(Page-level text extractions)
--------------------------------

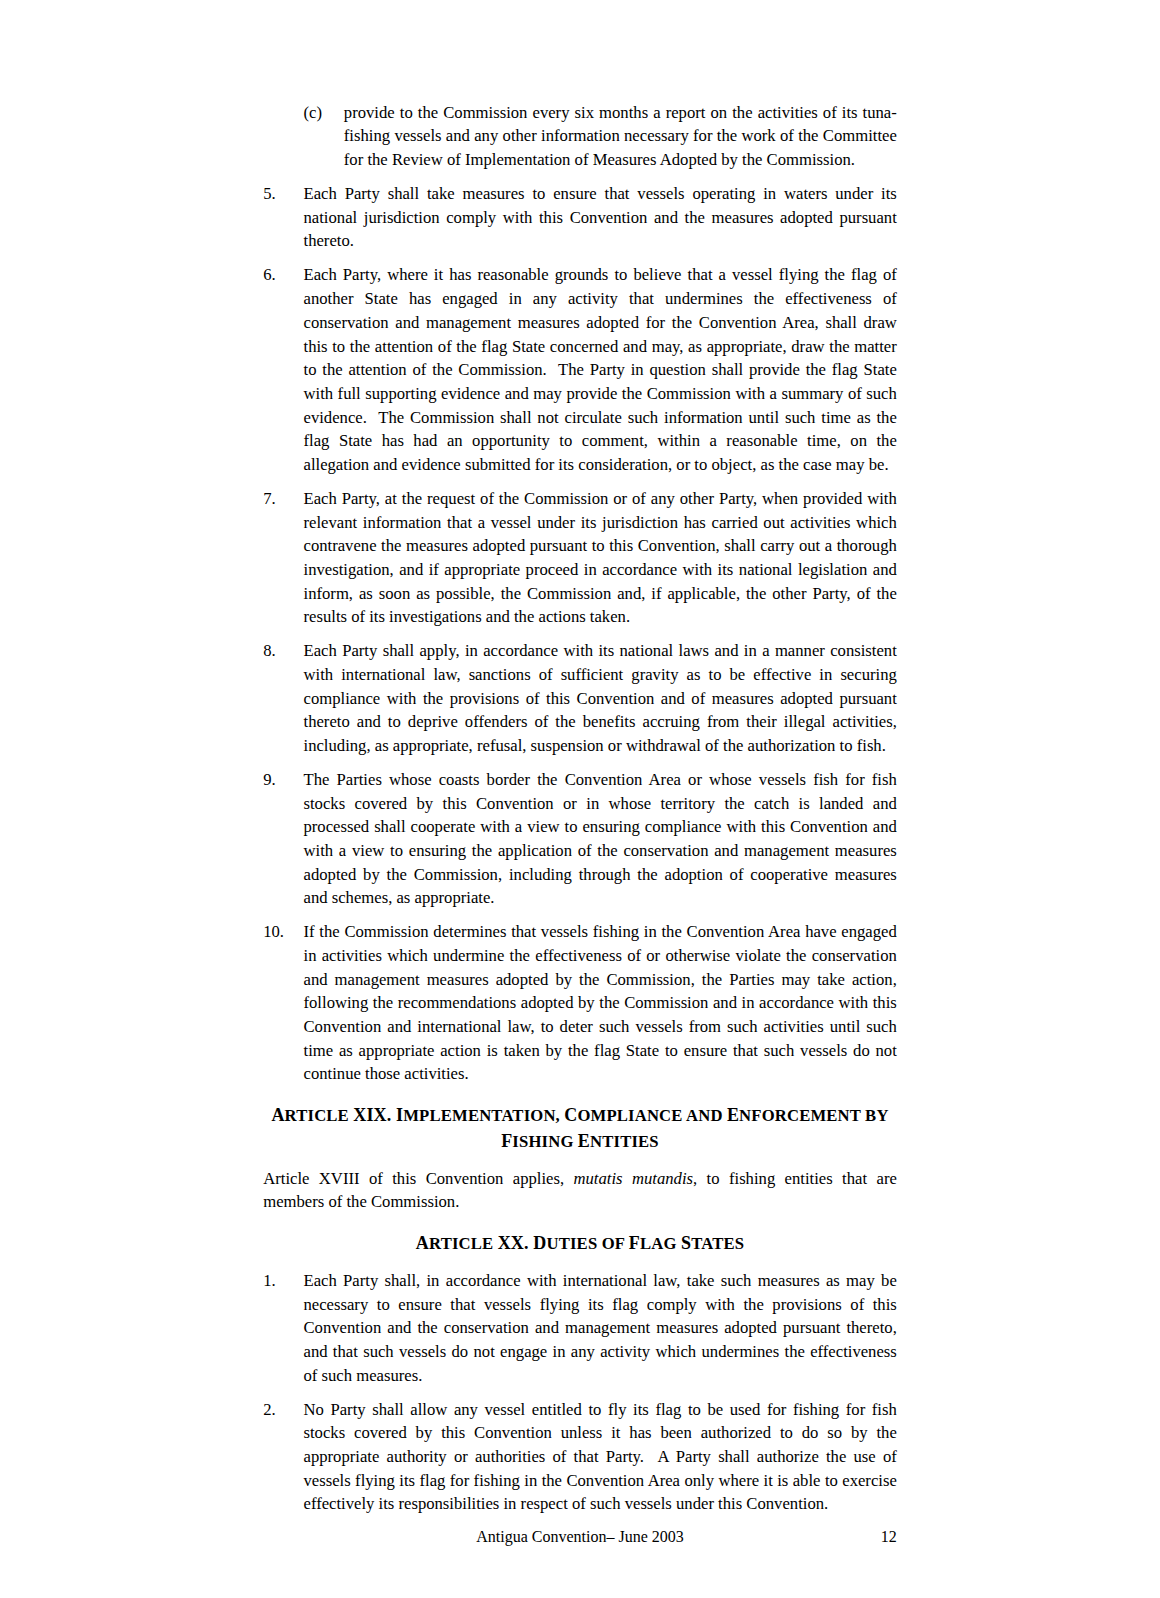(c) provide to the Commission every six months a report on the activities of its tuna-fishing vessels and any other information necessary for the work of the Committee for the Review of Implementation of Measures Adopted by the Commission.
5. Each Party shall take measures to ensure that vessels operating in waters under its national jurisdiction comply with this Convention and the measures adopted pursuant thereto.
6. Each Party, where it has reasonable grounds to believe that a vessel flying the flag of another State has engaged in any activity that undermines the effectiveness of conservation and management measures adopted for the Convention Area, shall draw this to the attention of the flag State concerned and may, as appropriate, draw the matter to the attention of the Commission. The Party in question shall provide the flag State with full supporting evidence and may provide the Commission with a summary of such evidence. The Commission shall not circulate such information until such time as the flag State has had an opportunity to comment, within a reasonable time, on the allegation and evidence submitted for its consideration, or to object, as the case may be.
7. Each Party, at the request of the Commission or of any other Party, when provided with relevant information that a vessel under its jurisdiction has carried out activities which contravene the measures adopted pursuant to this Convention, shall carry out a thorough investigation, and if appropriate proceed in accordance with its national legislation and inform, as soon as possible, the Commission and, if applicable, the other Party, of the results of its investigations and the actions taken.
8. Each Party shall apply, in accordance with its national laws and in a manner consistent with international law, sanctions of sufficient gravity as to be effective in securing compliance with the provisions of this Convention and of measures adopted pursuant thereto and to deprive offenders of the benefits accruing from their illegal activities, including, as appropriate, refusal, suspension or withdrawal of the authorization to fish.
9. The Parties whose coasts border the Convention Area or whose vessels fish for fish stocks covered by this Convention or in whose territory the catch is landed and processed shall cooperate with a view to ensuring compliance with this Convention and with a view to ensuring the application of the conservation and management measures adopted by the Commission, including through the adoption of cooperative measures and schemes, as appropriate.
10. If the Commission determines that vessels fishing in the Convention Area have engaged in activities which undermine the effectiveness of or otherwise violate the conservation and management measures adopted by the Commission, the Parties may take action, following the recommendations adopted by the Commission and in accordance with this Convention and international law, to deter such vessels from such activities until such time as appropriate action is taken by the flag State to ensure that such vessels do not continue those activities.
ARTICLE XIX. IMPLEMENTATION, COMPLIANCE AND ENFORCEMENT BY FISHING ENTITIES
Article XVIII of this Convention applies, mutatis mutandis, to fishing entities that are members of the Commission.
ARTICLE XX. DUTIES OF FLAG STATES
1. Each Party shall, in accordance with international law, take such measures as may be necessary to ensure that vessels flying its flag comply with the provisions of this Convention and the conservation and management measures adopted pursuant thereto, and that such vessels do not engage in any activity which undermines the effectiveness of such measures.
2. No Party shall allow any vessel entitled to fly its flag to be used for fishing for fish stocks covered by this Convention unless it has been authorized to do so by the appropriate authority or authorities of that Party. A Party shall authorize the use of vessels flying its flag for fishing in the Convention Area only where it is able to exercise effectively its responsibilities in respect of such vessels under this Convention.
Antigua Convention– June 2003
12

--------------------------------

-- Activity --
Count every line in the entries above where the word "comply" appears; respond with the number alone.

-- Solution --
2